Exercise directions: Can you write out only the records from the line containing "collectors: A. Loher" through the end, both inclusive, substituting "place" for "locality" and leaving everything else unchanged?

Extracted information:
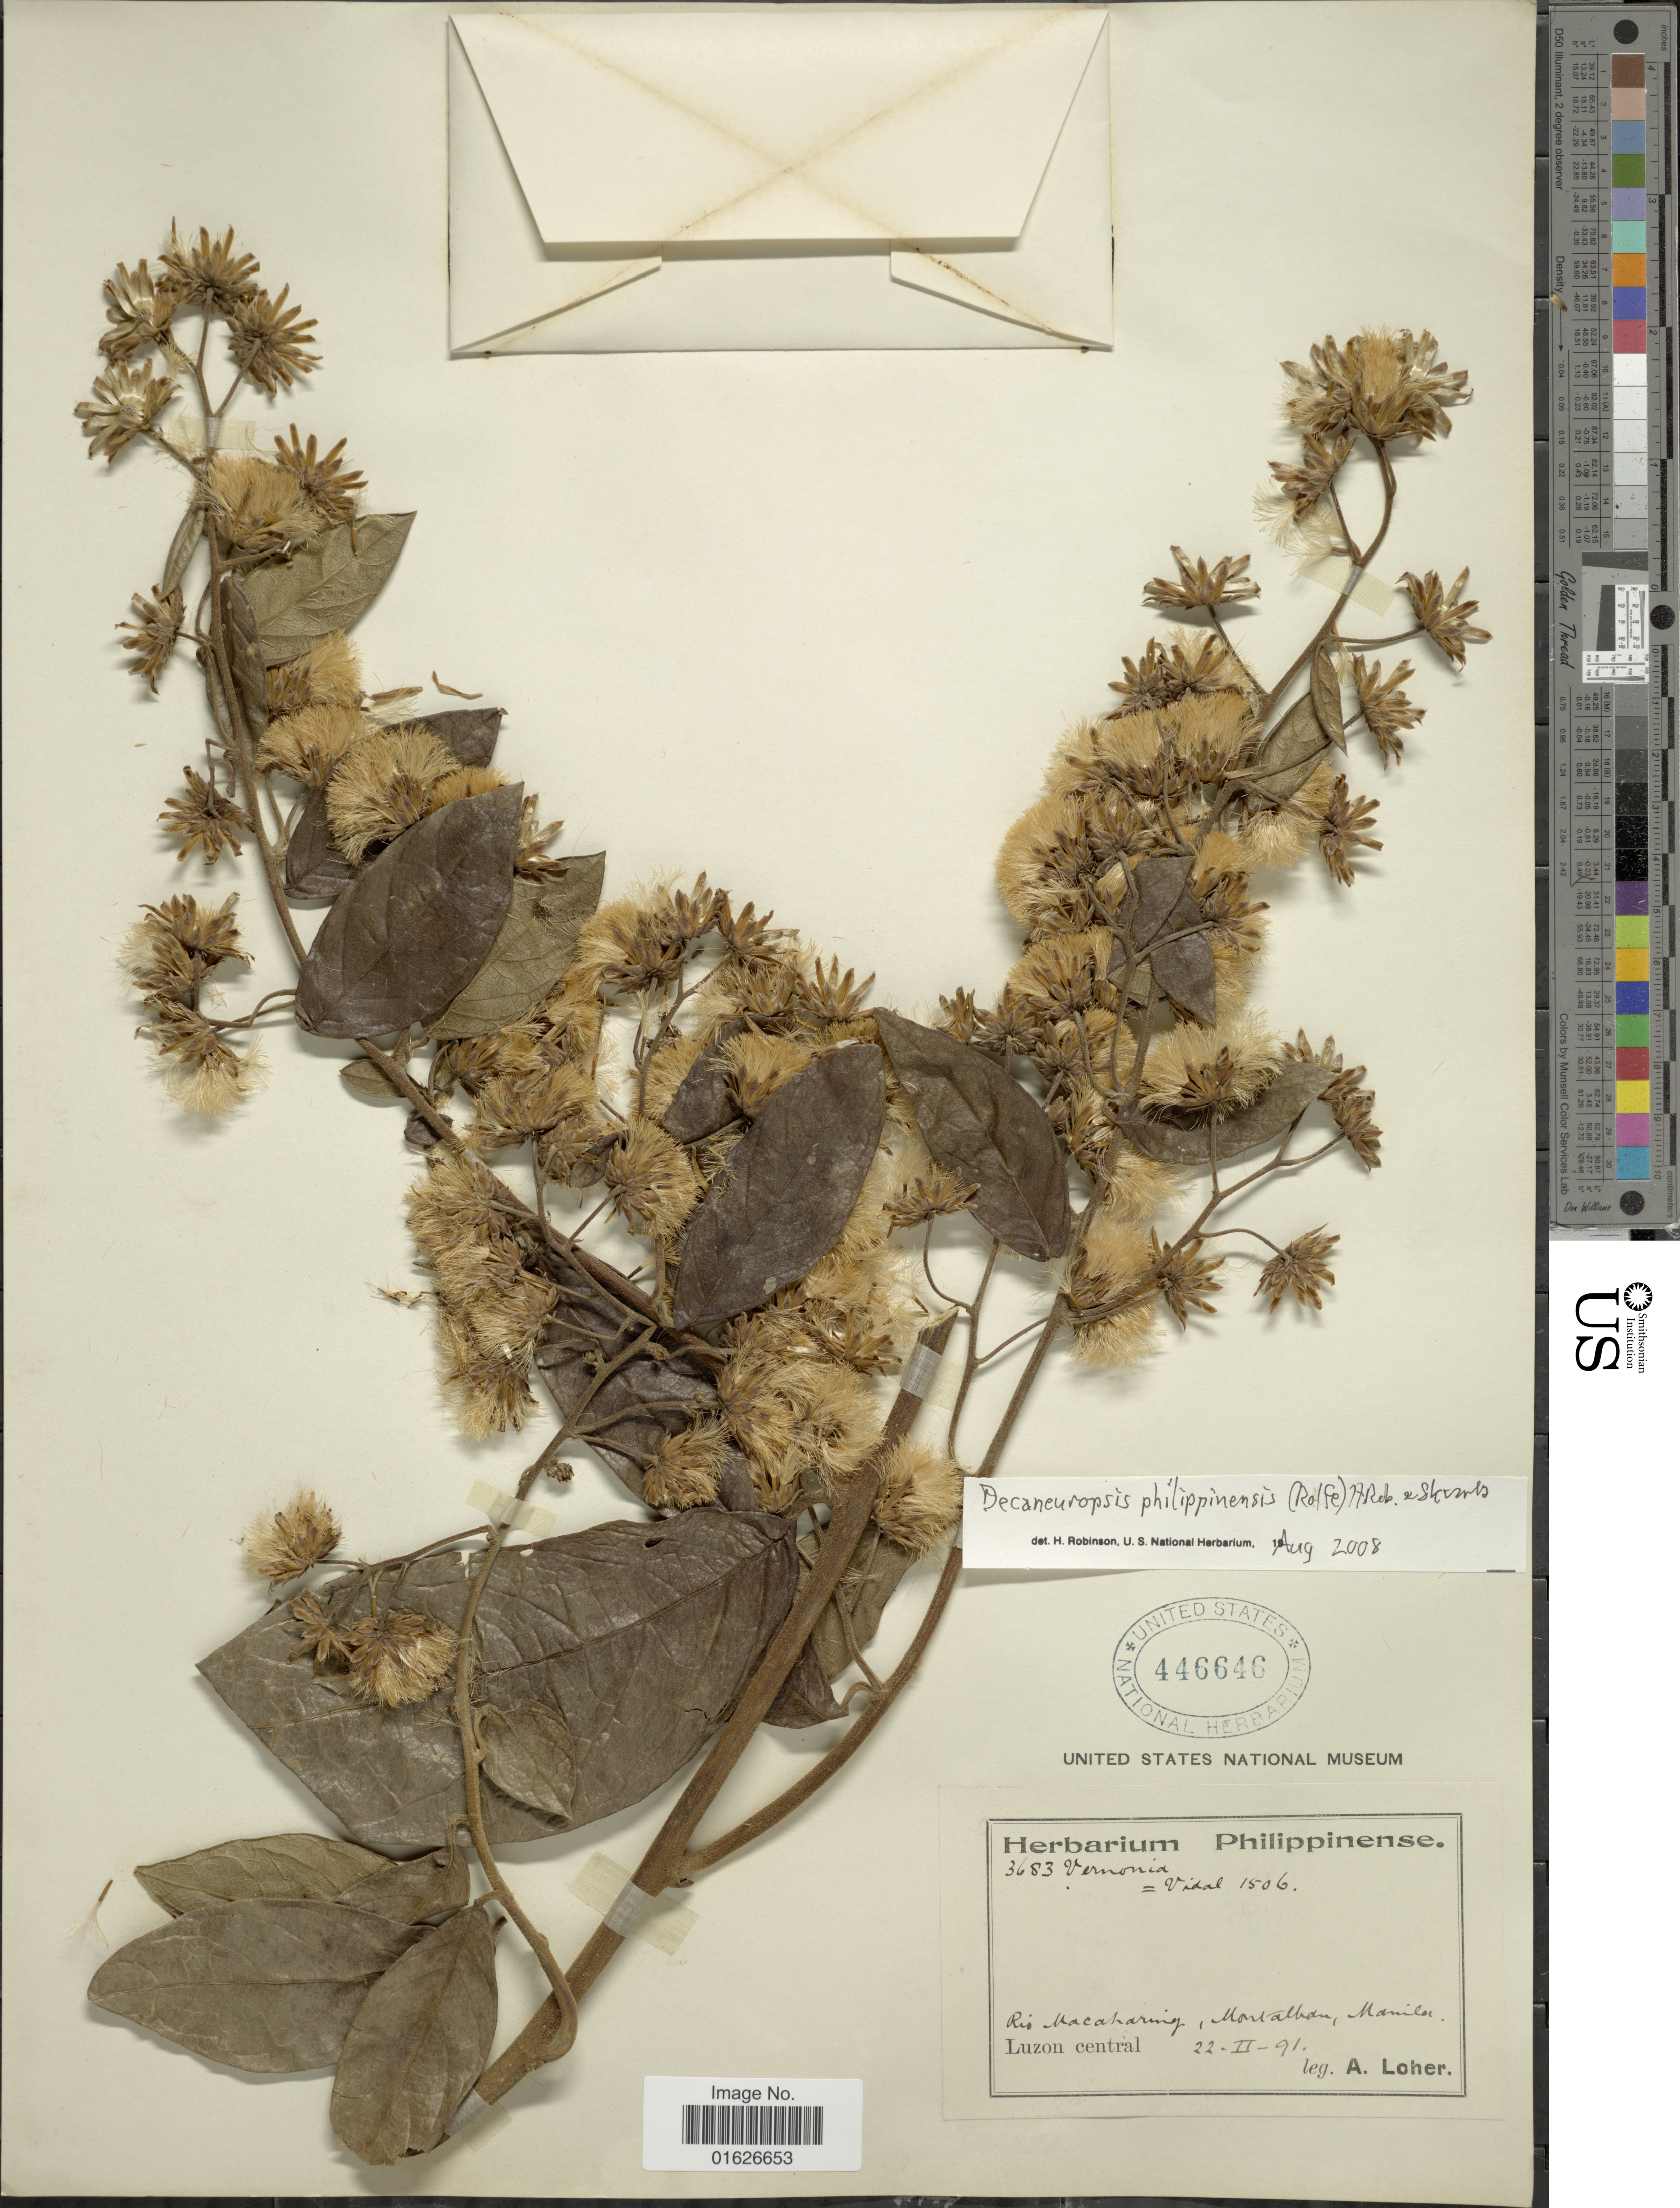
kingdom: Plantae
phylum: Tracheophyta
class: Magnoliopsida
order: Asterales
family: Asteraceae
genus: Decaneuropsis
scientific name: Decaneuropsis philippinensis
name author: (Rolfe) H. Rob. & Skvarla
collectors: A. Loher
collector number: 3683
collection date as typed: Transcribed d/m/y: 22/2/91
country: Philippines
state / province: Central Luzon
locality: Rio Macaharing, Montalban, Manila.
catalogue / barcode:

The reply:
collectors: A. Loher
collector number: 3683
collection date as typed: Transcribed d/m/y: 22/2/91
country: Philippines
state / province: Central Luzon
place: Rio Macaharing, Montalban, Manila.
catalogue / barcode:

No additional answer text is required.